===== Supplied data

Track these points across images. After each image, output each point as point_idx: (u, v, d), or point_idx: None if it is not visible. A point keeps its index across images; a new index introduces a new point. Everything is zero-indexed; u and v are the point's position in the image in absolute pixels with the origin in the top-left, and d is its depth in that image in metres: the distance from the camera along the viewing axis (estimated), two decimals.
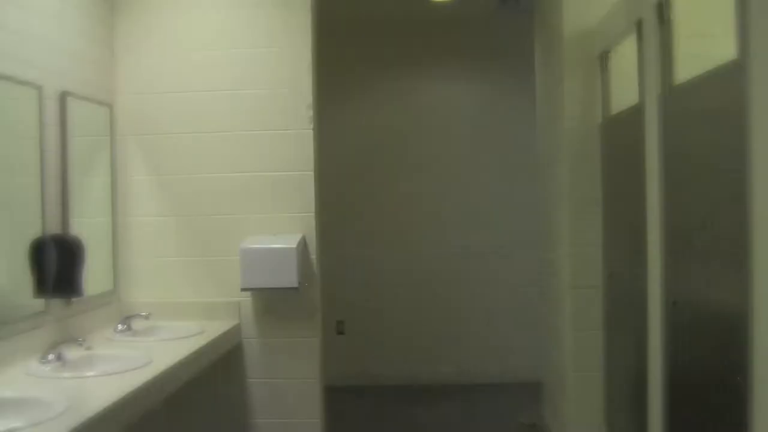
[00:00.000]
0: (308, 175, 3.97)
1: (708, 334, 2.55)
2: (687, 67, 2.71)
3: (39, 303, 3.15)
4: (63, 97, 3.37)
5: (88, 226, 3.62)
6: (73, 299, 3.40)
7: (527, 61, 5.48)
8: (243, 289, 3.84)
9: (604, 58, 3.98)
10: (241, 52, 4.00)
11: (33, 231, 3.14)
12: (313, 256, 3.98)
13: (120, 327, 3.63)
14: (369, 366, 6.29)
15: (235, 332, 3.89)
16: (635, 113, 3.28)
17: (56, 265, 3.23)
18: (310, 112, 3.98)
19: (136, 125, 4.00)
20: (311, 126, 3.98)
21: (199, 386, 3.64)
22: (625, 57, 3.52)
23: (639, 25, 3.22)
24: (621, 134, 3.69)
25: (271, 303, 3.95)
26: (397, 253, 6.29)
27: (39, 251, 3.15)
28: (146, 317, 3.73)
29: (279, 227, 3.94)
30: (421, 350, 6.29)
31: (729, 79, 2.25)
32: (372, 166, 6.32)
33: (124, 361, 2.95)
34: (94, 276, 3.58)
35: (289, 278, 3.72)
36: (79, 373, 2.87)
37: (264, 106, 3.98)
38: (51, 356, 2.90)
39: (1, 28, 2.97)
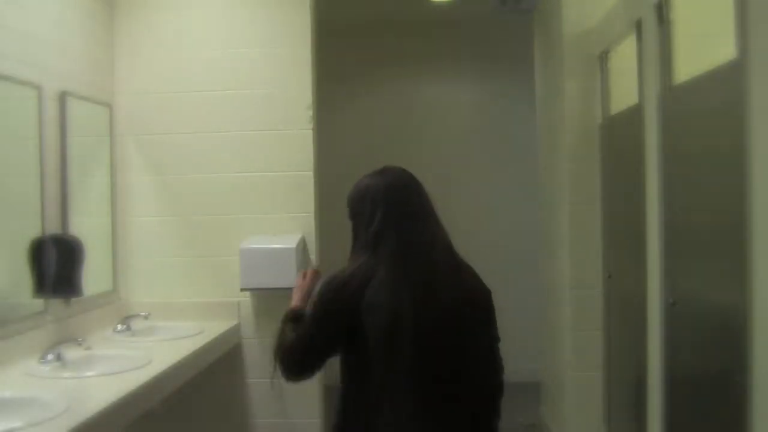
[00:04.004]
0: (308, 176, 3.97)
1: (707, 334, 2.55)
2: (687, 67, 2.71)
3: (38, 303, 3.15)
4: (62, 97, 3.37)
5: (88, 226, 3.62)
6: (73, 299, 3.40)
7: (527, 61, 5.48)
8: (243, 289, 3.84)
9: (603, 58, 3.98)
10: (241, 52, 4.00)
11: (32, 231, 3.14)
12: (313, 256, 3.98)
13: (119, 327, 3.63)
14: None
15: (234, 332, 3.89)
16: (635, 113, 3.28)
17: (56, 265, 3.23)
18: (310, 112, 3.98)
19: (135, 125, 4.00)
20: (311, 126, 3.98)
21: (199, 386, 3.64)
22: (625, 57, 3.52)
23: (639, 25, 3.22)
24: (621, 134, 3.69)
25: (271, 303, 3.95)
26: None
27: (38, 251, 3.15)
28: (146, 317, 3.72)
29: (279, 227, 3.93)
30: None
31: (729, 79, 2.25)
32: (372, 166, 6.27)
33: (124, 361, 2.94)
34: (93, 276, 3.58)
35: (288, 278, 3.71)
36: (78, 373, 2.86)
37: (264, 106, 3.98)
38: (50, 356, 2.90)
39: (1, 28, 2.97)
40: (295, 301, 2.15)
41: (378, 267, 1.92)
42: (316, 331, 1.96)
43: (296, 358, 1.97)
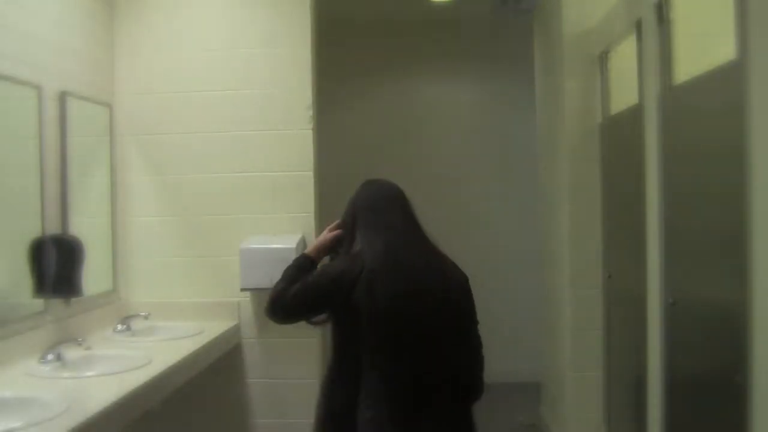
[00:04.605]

==========

What to produce: Retype all the data exactly; skip the pictures.

Response to this task:
Track these points across images. After each image, output each point as point_idx: (u, v, d), or point_idx: None if it is not visible. A point keeps its index across images; a new index introduces a new point. Everything is zero-indexed; u and v are the point's position in the image in absolute pixels with the origin in the top-left, and d is its depth in that image in metres: the distance from the camera along the viewing axis (estimated), two decimals.
[00:00.000]
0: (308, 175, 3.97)
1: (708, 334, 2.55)
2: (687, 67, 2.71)
3: (39, 303, 3.15)
4: (63, 97, 3.37)
5: (88, 226, 3.62)
6: (73, 299, 3.40)
7: (527, 61, 5.48)
8: (243, 289, 3.84)
9: (604, 58, 3.98)
10: (241, 52, 4.00)
11: (33, 231, 3.14)
12: (313, 256, 3.98)
13: (120, 327, 3.63)
14: (369, 366, 6.29)
15: (235, 332, 3.89)
16: (635, 113, 3.28)
17: (56, 265, 3.23)
18: (310, 112, 3.98)
19: (136, 125, 4.00)
20: (311, 126, 3.98)
21: (199, 386, 3.64)
22: (625, 57, 3.52)
23: (639, 25, 3.22)
24: (621, 134, 3.69)
25: (271, 303, 3.95)
26: (397, 253, 6.29)
27: (39, 251, 3.15)
28: (146, 317, 3.73)
29: (279, 227, 3.94)
30: (421, 350, 6.29)
31: (729, 79, 2.25)
32: (372, 166, 6.32)
33: (124, 361, 2.95)
34: (94, 276, 3.58)
35: (289, 278, 3.72)
36: (79, 373, 2.87)
37: (264, 106, 3.98)
38: (51, 356, 2.90)
39: (1, 28, 2.97)
[00:04.004]
0: (308, 176, 3.97)
1: (707, 334, 2.55)
2: (687, 67, 2.71)
3: (38, 303, 3.15)
4: (62, 97, 3.37)
5: (88, 226, 3.62)
6: (73, 299, 3.40)
7: (527, 61, 5.48)
8: (243, 289, 3.84)
9: (603, 58, 3.98)
10: (241, 52, 4.00)
11: (32, 231, 3.14)
12: (313, 256, 3.98)
13: (119, 327, 3.63)
14: None
15: (234, 332, 3.89)
16: (635, 113, 3.28)
17: (56, 265, 3.23)
18: (310, 112, 3.98)
19: (135, 125, 4.00)
20: (311, 126, 3.98)
21: (199, 386, 3.64)
22: (625, 57, 3.52)
23: (639, 25, 3.22)
24: (621, 134, 3.69)
25: (271, 303, 3.95)
26: None
27: (38, 251, 3.15)
28: (146, 317, 3.72)
29: (279, 227, 3.93)
30: None
31: (729, 79, 2.25)
32: (372, 166, 6.27)
33: (124, 361, 2.94)
34: (93, 276, 3.58)
35: (288, 278, 3.71)
36: (78, 373, 2.86)
37: (264, 106, 3.98)
38: (50, 356, 2.90)
39: (1, 28, 2.97)
40: (295, 301, 2.15)
41: (378, 267, 1.92)
42: (316, 331, 1.96)
43: (296, 358, 1.97)
[00:04.605]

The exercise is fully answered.